→ Text block:
+++
Aimee Semple McPherson

Aimee Semple McPherson

“It’s for your good! You have no business being sick – everyone of you should get well and get up and go to work, huh? Get up and go to work and earn some money and help send the gospel out! Amen!”Sister Aimee Semple McPherson




Aimee Semple McPherson


PARIS, Sept. 24, 1928 – (UP) – Aimee Semple McPherson has deserted Paris for the more placid city of Geneva, but the Montmartre was still stunned today after her whirlwind “sin tour” of the gayest streets in the world.



Up the hill that is the Montmartre went the California evangelist, shuddering as she traveled a trail thick with champagne corks, scantily-clad girls and laughter.

In some ways it was similar to the “sin tour” that Mrs. McPherson made in New York, except that she found Paris far more wicked than the American metropolis and was “happy to be an American.”

Accompanied by a United Press correspondent, she entered the “Dead Rat” cabaret where waiters rushed up with tubs of champagne only to halt with a perplexed expression on their faces as she waved for them to take the wine away.


Gigolos, the dancing men of Paris, bowed low and asked her to foxtrot with them, but Mrs. McPherson begged the men to forsake their riotous living and embrace the greatest pleasure of religion. They turned away.

“Heaven and Hell” was her next stop and from there she went to “Pigalle,” “Russian Caviar,” and “Briccotops.” In each cabaret, she sought to convert the waiters and entertainers.

Came midnight at the “Tabaria,” and nude girls rode chariots thru the swirling crowd.

“What a pity, what a pity,” said Mrs. McPherson. The tour ended at “Forest Glade.”

“My heart nearly stopped when I saw girls, unclothed or nearly so, dancing, singing or riding their chariots all for such pleasures of the flesh,” Mrs. McPherson said. 

Arriving at her hotel, she wrote the following impression of her tour for the United Press:



“I stood on the brink of Hell tonight and looked down inside.

“Gay Paris is polished on the outside, but it is the rottenest city in the world at the core.

“I want to cry from the highest point in Montmartre.
+++
→ Instructions:
1. In the article on Aimee Semple McPherson's Paris tour, what city did she leave Paris for?
2. Do these statements agree with the article on Aimee Semple McPherson's Paris tour? Answer yes or no for each, quoting the words that decide it. (a) She judged Paris less wicked than New York. (b) The tour ended at "Forest Glade." (c) The gigolos took up her plea to embrace religion.
3. Pick up the article on Aimee Semple McPherson's Paris tour after its final sentence and carry it forward.

→ Source data:
+++
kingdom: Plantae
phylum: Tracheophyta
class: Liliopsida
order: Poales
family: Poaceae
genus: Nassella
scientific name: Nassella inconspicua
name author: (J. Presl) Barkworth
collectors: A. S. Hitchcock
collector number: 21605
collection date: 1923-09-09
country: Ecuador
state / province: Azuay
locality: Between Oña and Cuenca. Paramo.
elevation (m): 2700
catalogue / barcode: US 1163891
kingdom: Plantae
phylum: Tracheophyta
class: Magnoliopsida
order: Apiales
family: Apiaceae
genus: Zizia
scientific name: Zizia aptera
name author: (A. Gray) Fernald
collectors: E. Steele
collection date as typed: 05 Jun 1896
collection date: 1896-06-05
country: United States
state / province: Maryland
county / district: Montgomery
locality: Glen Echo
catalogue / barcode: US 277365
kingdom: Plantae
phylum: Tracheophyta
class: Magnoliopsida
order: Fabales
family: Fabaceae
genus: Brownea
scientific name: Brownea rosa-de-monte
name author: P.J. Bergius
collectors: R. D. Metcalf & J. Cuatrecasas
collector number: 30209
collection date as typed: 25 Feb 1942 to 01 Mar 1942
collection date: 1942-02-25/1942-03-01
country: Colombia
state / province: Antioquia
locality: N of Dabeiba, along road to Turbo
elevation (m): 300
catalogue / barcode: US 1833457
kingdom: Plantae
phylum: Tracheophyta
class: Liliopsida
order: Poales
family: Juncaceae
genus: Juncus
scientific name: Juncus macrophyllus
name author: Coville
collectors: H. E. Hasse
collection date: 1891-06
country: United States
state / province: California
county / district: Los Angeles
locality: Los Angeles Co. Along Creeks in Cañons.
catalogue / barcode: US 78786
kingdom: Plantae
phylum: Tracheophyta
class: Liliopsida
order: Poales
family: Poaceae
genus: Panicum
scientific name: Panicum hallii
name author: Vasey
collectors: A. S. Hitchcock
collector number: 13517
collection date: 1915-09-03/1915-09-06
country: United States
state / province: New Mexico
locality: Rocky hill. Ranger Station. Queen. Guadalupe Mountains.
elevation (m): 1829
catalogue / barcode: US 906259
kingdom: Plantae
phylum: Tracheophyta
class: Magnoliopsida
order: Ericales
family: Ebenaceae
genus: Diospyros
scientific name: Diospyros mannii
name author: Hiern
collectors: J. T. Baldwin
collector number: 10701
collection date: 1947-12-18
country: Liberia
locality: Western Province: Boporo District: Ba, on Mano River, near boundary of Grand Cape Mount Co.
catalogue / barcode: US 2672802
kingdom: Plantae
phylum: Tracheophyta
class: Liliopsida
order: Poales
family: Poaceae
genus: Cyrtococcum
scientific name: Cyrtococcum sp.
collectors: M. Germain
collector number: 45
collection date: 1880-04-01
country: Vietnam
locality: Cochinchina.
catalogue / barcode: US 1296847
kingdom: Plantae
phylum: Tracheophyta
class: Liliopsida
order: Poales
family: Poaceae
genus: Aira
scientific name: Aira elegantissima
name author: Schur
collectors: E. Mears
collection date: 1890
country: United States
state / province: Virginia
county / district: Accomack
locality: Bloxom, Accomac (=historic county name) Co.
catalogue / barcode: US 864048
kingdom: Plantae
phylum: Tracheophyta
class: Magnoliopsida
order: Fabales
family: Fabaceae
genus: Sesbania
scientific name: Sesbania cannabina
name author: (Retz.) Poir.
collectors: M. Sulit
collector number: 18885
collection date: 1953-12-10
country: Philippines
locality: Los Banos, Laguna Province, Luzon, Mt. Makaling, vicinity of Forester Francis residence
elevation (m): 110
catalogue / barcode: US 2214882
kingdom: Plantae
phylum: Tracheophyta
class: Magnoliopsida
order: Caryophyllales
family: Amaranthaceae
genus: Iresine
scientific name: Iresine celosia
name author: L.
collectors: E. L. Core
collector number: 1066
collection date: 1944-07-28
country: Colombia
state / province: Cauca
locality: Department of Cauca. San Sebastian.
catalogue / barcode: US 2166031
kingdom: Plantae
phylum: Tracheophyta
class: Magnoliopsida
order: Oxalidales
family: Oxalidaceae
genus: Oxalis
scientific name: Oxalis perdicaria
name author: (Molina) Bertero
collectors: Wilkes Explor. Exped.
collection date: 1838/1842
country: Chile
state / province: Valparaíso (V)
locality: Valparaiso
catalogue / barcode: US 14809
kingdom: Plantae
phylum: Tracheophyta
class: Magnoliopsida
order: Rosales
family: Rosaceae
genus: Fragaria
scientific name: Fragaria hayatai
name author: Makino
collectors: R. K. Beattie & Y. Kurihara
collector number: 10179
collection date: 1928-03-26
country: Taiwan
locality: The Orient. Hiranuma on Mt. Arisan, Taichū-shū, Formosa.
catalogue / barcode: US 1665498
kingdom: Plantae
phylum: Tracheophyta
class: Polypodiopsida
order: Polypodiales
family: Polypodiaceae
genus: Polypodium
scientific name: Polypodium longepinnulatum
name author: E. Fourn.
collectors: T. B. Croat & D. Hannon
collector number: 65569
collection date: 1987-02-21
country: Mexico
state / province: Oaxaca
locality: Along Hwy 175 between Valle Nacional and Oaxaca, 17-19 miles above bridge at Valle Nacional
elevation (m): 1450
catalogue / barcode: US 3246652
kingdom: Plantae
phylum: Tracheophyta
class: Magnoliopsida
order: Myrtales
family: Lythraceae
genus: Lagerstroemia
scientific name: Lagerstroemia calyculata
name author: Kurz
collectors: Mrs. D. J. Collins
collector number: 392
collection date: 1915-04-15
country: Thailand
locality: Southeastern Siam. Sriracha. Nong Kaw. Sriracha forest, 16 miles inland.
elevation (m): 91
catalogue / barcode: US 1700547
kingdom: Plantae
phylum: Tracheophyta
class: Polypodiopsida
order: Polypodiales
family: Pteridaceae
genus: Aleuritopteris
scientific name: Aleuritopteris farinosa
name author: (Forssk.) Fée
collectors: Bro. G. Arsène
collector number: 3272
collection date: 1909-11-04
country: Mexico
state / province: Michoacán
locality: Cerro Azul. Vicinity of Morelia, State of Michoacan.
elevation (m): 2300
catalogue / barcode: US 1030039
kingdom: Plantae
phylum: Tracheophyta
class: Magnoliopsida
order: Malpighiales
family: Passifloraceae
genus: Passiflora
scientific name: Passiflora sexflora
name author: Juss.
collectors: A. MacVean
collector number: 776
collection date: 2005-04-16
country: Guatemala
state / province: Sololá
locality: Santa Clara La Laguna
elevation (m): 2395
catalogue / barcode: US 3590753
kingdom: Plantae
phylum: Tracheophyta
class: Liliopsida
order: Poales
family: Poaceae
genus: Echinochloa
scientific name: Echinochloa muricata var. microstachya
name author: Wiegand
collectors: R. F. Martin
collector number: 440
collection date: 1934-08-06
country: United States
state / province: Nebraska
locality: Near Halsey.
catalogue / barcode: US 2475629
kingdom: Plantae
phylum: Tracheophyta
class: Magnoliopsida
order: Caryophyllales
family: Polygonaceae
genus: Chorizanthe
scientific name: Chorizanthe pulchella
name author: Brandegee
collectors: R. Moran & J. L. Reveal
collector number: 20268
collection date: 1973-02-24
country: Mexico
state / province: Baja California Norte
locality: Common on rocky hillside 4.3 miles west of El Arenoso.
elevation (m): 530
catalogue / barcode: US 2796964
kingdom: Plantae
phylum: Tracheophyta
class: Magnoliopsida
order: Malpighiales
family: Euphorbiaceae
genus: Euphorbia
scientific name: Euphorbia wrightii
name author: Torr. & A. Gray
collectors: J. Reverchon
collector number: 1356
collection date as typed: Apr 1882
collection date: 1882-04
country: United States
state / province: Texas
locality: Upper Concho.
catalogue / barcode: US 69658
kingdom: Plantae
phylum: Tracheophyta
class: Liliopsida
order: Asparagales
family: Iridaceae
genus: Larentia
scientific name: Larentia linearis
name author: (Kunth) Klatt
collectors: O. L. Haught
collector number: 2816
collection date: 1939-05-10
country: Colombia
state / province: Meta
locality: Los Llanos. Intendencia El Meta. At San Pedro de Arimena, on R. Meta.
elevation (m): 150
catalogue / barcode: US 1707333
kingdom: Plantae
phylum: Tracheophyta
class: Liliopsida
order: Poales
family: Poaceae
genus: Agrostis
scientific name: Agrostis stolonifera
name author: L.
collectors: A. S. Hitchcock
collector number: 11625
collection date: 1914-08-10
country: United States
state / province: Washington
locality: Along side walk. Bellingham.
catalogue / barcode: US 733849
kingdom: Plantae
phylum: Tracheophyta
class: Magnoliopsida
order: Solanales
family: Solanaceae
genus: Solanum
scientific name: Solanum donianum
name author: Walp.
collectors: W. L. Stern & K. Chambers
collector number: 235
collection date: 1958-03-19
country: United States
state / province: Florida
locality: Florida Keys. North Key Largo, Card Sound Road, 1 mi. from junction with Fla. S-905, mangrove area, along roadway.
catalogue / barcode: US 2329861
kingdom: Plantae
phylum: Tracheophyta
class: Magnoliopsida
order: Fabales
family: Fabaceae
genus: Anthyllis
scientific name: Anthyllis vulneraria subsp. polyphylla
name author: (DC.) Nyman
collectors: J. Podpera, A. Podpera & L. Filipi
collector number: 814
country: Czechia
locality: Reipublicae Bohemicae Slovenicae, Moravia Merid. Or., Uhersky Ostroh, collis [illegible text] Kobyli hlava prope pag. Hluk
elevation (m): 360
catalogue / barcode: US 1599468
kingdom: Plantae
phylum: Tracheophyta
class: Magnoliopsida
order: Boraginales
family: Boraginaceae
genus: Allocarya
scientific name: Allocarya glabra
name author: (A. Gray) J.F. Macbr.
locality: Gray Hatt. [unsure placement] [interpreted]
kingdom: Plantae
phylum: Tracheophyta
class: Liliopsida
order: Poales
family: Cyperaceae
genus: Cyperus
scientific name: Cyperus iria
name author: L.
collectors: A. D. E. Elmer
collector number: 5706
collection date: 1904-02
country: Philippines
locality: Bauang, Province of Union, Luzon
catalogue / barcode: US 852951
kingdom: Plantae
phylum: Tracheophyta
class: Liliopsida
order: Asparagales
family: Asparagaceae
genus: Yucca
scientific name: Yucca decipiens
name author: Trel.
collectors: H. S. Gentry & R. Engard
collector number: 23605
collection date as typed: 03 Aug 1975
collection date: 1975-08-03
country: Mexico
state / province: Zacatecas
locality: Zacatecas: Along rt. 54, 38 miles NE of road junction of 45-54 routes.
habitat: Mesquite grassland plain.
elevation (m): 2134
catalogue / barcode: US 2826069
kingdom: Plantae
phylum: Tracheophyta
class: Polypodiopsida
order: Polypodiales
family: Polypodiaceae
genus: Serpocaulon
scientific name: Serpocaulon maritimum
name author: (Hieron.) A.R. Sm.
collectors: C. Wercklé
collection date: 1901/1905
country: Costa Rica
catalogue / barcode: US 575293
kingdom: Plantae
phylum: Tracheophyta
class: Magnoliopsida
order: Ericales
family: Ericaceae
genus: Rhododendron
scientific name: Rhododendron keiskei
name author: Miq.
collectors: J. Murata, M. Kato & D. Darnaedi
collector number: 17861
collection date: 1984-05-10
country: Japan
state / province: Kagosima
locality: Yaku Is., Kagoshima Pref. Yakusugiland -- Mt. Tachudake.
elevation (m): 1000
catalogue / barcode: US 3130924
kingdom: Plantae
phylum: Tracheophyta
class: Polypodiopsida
+++
→ Replies:
1. Geneva

2.
(a) No: "she found Paris far more wicked than the American metropolis"
(b) Yes: "The tour ended at “Forest Glade.”"
(c) No: "They turned away."

3.
“This city is a veritable Sodom and Gomorrah, but it seems to me that God’s patience is being tested and Paris is doomed to certain destruction. Your revelry will burst like the bubbles in your champagne glasses; your toy balloons you burst with cigarette tips.

“Satan has blinded you.

“You are sex mad.

“You have forgotten civilization.

“You have reverted to animals, but I know who are hungry for religion and some day I will come back and try to save a few souls.

“I suffered to see those young girls whose lips quivered under the carmine. I thought of the unhappiness of their mothers as I saw them stretch their bare arms to their dancing partners, who whirled their barely clad bodies in the mad dancing, but I was disgusted with the gorgeously gowned matrons, stalking through the cabarets, trying to cover their sinful hearts with a thin layer of silk.


“It hurts me to think of the thousands of young Americans who come here imagining they are on a lark, without chaperons.

“If only their parents knew that Montmartre is wilder and dirtier than the tinseled dance halls of the old, wild west.

What an atmosphere; what pitfalls. Everywhere the popping of corks; girls and boys on high chairs bent over bars or girls with baby faces letting strangers circle their waists on the dance floor.

“These orgies are worse than Rome. They last from sunset to dawn. They make me ask: Where is France’s reason? Where are her churches?

“It is too awful to describe, but some day there will be a reckoning and they will pay for every vile kiss which has crushed the lips of callous companions.

“Paris is like a white sepulcher, a burial place of thousands of rotted souls.

“I would love to hold a revival here and clean out the shadows from the webs where sin is driving people crazy. 

“The more I see of Paris and Montmartre, the more happy I am to be an American.

“At home at least we never liberate such commercialized deviltry.”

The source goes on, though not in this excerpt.